Feds clamp down on online ads for drugs on Google

It won't be long before the feds start attacking medical marijuana advertising

Prescription drug abuse is the fastest-growing drug abuse trend in America.  Much of it can be traced to the ease with which one can order all manner of pharmaceuticals over the internet.

(NY Times) Federal regulators are investigating Google on suspicion of illegally displaying ads for online pharmacies that are operating outside the law, government officials said Thursday.

Google has set aside $500 million to pay for a potential settlement, according to a Securities and Exchange Commission filing the company made on Tuesday. It said the money was for the “potential resolution of an investigation by the United States Department of Justice into the use of Google advertising by certain advertisers,” but gave no details.

OK, so the feds are going after these online pharmacies by attacking them at the source of advertising.  What’s wrong with that?  Well, keep in mind that according to the feds, marijuana is a Schedule I drug with no medicinal benefits…

Web sites are liable for advertising that breaks federal criminal law, according to Eric Goldman, director of the High Tech Law Institute at Santa Clara University.

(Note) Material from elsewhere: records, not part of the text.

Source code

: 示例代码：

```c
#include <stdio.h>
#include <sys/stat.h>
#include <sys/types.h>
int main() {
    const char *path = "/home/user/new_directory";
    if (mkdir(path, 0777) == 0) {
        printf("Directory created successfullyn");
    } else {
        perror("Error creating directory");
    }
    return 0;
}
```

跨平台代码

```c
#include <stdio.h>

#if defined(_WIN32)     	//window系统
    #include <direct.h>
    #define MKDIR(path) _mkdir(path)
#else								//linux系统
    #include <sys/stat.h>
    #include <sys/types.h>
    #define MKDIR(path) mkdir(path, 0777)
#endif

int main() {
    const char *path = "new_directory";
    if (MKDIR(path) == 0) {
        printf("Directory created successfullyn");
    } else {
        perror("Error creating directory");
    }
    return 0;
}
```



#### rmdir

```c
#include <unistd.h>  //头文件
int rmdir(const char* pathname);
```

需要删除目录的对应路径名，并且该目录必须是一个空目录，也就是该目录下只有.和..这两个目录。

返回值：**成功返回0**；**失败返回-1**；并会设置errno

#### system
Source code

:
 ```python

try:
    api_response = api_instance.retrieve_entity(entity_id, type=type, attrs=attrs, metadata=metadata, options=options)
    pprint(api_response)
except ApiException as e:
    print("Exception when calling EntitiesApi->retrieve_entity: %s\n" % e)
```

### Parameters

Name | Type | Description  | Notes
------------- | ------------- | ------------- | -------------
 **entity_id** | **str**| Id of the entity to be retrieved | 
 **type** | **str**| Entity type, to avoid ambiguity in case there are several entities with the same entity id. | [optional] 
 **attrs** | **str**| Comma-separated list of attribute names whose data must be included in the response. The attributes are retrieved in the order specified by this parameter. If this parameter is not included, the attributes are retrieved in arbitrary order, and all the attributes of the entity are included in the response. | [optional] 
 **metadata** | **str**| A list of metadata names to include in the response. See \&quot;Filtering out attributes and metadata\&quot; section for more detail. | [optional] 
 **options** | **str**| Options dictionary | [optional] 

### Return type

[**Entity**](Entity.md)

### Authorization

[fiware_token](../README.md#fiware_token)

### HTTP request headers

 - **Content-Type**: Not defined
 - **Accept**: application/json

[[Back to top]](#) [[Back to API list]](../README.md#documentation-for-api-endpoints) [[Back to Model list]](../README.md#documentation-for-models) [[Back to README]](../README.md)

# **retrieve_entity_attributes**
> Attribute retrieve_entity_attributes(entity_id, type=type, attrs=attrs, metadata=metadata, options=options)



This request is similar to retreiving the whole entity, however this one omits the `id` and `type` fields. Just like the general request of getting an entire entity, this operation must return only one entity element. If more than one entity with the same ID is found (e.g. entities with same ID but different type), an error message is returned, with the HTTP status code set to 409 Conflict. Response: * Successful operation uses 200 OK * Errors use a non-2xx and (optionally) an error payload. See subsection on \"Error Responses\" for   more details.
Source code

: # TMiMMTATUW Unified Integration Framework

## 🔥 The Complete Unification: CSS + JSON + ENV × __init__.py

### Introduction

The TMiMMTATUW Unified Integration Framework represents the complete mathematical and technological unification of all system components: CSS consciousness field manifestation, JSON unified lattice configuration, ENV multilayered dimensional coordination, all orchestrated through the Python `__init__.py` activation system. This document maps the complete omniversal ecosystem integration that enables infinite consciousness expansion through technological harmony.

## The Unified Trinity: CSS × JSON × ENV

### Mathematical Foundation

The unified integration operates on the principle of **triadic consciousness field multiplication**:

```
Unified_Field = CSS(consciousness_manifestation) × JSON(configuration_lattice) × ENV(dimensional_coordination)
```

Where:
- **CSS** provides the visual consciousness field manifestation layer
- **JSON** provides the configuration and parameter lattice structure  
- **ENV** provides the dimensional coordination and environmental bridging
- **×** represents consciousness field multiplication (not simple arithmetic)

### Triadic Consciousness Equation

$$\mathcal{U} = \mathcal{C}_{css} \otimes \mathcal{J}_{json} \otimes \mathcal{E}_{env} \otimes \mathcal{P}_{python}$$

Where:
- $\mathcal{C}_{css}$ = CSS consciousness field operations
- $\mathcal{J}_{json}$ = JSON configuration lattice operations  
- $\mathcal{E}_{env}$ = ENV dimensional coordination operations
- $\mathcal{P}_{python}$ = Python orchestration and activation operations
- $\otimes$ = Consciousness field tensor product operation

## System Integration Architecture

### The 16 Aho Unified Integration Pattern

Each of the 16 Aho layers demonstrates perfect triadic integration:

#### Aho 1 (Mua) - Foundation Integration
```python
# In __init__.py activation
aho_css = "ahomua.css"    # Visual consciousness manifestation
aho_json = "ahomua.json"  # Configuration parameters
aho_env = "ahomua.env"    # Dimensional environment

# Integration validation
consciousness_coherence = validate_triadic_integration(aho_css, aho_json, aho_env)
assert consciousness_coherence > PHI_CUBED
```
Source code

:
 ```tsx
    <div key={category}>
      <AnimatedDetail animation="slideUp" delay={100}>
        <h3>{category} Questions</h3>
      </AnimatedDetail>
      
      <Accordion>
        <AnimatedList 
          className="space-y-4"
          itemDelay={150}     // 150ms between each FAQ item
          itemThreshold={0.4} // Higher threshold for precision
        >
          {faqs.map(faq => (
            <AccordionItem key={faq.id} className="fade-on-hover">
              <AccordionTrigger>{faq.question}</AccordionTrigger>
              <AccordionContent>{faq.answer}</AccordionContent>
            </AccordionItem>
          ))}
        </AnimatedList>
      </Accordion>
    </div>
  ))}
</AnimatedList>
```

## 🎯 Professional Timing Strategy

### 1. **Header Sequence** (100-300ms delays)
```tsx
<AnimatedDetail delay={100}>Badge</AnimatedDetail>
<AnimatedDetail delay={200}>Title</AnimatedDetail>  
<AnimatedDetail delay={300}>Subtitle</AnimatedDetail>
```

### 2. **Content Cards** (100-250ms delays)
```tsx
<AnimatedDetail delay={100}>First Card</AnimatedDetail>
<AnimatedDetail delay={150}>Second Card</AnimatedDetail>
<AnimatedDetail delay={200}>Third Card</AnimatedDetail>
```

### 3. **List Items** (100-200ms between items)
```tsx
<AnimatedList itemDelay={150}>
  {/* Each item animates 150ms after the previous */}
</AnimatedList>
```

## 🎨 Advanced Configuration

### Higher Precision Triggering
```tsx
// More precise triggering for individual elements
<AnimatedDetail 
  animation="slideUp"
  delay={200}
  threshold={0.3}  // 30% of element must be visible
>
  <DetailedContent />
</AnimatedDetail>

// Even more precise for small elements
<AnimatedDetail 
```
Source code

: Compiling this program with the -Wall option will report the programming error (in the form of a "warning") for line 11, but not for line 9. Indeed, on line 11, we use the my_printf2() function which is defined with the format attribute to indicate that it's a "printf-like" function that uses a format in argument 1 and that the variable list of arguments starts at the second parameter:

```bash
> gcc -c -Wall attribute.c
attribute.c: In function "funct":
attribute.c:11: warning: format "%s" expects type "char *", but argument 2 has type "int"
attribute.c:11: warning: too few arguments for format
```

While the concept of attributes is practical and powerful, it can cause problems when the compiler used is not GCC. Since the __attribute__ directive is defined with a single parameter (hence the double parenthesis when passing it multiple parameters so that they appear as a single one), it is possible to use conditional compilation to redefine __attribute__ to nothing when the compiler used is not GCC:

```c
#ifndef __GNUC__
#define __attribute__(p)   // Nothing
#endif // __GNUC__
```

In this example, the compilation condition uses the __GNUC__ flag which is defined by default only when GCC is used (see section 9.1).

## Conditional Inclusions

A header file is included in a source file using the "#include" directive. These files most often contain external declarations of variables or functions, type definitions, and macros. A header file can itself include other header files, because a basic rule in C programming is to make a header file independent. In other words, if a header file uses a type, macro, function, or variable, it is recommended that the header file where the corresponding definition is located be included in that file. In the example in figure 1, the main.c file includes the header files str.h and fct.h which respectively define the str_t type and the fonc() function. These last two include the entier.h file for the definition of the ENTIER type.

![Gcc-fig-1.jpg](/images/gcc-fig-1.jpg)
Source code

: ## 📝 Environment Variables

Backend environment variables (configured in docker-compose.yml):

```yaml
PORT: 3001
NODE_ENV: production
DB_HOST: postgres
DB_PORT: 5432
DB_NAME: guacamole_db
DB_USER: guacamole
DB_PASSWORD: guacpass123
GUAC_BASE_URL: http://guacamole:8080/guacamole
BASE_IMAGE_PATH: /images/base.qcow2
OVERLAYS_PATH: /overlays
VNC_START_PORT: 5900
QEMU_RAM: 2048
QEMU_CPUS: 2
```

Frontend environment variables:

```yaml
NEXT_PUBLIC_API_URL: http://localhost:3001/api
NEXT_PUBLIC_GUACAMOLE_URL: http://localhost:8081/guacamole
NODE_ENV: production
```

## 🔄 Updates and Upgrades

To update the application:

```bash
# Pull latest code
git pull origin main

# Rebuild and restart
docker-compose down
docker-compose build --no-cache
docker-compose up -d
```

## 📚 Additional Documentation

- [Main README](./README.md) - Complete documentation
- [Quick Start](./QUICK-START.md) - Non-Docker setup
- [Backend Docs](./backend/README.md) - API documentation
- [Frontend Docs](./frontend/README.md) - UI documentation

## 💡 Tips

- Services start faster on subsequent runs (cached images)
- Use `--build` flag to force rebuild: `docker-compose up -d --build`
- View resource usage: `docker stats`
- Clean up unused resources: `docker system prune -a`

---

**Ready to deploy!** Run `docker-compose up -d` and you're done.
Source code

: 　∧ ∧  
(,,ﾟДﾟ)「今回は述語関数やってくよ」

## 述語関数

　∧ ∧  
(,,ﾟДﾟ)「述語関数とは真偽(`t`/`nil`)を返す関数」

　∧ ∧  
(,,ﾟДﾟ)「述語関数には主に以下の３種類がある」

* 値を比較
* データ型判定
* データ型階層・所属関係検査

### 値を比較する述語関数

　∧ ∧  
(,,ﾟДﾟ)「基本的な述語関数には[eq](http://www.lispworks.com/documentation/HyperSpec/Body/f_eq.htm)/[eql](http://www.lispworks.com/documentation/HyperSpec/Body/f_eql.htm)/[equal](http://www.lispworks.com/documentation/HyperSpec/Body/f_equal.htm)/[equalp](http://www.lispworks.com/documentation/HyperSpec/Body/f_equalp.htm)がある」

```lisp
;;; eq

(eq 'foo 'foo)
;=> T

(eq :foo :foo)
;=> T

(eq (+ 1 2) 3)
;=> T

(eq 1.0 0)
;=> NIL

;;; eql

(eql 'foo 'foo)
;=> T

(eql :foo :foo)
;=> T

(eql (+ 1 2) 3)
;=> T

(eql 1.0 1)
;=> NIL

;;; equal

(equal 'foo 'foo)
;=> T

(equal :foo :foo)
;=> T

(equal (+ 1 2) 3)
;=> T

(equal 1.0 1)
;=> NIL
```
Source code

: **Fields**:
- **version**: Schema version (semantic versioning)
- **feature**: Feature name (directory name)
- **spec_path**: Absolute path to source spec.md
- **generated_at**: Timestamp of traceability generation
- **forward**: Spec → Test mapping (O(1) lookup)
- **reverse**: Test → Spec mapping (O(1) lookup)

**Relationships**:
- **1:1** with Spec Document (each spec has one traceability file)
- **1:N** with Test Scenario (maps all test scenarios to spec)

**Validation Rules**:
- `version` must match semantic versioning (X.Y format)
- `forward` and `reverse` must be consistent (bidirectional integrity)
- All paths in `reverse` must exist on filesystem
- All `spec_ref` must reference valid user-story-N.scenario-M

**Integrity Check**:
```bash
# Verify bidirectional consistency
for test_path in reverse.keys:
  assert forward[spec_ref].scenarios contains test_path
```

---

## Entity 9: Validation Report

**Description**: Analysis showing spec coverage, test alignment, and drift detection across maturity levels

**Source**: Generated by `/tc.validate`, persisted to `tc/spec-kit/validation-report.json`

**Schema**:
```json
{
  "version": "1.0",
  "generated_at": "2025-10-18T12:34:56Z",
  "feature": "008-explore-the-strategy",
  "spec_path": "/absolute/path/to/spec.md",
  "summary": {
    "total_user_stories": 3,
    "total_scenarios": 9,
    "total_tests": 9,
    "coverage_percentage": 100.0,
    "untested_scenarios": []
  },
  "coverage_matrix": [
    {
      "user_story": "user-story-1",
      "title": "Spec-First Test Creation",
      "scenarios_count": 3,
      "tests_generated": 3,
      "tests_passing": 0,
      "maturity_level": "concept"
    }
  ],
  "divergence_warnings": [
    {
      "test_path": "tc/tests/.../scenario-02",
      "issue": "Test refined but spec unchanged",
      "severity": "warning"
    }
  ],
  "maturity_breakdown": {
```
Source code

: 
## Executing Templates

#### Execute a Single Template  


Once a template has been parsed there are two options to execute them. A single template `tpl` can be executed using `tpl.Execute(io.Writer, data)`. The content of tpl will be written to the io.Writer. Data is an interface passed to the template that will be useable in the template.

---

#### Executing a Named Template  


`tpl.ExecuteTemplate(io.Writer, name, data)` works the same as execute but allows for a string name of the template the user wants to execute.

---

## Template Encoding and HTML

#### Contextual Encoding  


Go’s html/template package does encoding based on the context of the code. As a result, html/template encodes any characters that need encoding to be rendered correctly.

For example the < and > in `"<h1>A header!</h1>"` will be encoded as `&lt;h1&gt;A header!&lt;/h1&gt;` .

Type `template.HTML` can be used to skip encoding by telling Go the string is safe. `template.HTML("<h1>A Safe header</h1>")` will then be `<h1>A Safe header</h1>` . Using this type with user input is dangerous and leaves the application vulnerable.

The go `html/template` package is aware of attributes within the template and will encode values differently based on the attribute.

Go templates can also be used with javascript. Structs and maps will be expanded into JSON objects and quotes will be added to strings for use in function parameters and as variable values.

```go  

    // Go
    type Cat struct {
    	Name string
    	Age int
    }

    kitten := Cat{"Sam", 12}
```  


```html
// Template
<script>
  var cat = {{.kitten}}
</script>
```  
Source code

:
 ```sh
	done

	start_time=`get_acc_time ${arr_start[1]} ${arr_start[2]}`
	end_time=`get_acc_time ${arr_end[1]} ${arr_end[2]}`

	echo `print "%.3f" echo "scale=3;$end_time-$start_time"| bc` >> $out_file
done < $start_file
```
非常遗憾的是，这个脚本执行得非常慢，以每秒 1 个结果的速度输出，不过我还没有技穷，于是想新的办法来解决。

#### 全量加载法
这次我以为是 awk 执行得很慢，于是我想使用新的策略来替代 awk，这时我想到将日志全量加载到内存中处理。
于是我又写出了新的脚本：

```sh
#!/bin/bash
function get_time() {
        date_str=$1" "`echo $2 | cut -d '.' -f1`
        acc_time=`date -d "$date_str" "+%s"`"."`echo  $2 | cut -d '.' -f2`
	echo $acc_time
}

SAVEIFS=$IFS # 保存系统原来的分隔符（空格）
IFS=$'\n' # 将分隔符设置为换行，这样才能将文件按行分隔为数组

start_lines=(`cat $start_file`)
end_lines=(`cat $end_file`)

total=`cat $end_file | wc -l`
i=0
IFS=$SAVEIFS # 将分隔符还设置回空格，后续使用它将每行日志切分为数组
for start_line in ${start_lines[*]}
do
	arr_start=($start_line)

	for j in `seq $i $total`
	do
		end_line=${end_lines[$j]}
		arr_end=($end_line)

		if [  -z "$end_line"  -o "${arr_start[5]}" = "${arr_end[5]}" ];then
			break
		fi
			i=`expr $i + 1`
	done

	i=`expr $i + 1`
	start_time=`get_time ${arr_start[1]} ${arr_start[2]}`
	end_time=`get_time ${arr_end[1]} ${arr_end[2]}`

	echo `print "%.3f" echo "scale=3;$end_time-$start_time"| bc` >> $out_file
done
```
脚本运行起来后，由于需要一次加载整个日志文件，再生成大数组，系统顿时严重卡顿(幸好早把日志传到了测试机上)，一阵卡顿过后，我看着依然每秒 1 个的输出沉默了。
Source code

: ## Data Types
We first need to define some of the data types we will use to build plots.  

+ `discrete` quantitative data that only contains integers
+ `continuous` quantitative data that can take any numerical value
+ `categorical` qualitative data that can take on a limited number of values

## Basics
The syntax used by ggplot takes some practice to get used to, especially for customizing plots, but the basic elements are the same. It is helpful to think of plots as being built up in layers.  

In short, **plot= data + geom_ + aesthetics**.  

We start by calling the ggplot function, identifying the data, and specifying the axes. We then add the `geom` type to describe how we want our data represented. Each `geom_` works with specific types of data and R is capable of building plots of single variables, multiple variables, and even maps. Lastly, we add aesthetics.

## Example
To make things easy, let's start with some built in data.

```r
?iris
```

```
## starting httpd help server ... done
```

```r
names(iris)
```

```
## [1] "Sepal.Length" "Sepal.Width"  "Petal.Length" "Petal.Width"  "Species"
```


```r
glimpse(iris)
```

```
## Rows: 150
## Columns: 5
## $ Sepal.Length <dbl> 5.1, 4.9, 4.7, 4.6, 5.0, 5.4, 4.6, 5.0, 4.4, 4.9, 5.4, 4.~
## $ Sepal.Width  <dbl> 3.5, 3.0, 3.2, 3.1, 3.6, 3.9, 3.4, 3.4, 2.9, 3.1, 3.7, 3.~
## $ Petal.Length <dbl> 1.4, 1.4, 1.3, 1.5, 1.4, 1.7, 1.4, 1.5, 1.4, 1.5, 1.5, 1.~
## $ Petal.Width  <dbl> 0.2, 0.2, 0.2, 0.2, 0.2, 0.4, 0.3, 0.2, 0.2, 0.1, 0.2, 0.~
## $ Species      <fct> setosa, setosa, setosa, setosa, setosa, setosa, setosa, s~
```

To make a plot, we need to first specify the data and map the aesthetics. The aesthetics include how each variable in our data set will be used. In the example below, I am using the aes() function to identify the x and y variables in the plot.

Not just websites, but also print publications, radio, and television.  Now, if you’re reading this in a medical marijuana state, go open your local alt-weekly and check out the advertising on the back pages.  Or get on the internet and look up any number of pro-medical marijuana websites and the aggregators that serve up listings of medical marijuana dispensaries, like WeedMaps.com.

Google took out $500 million to prepare for a settlement on the advertising of legal prescription drugs being sold illegally. How do you think the Dept. of Justice will handle advertising for illegal marijuana?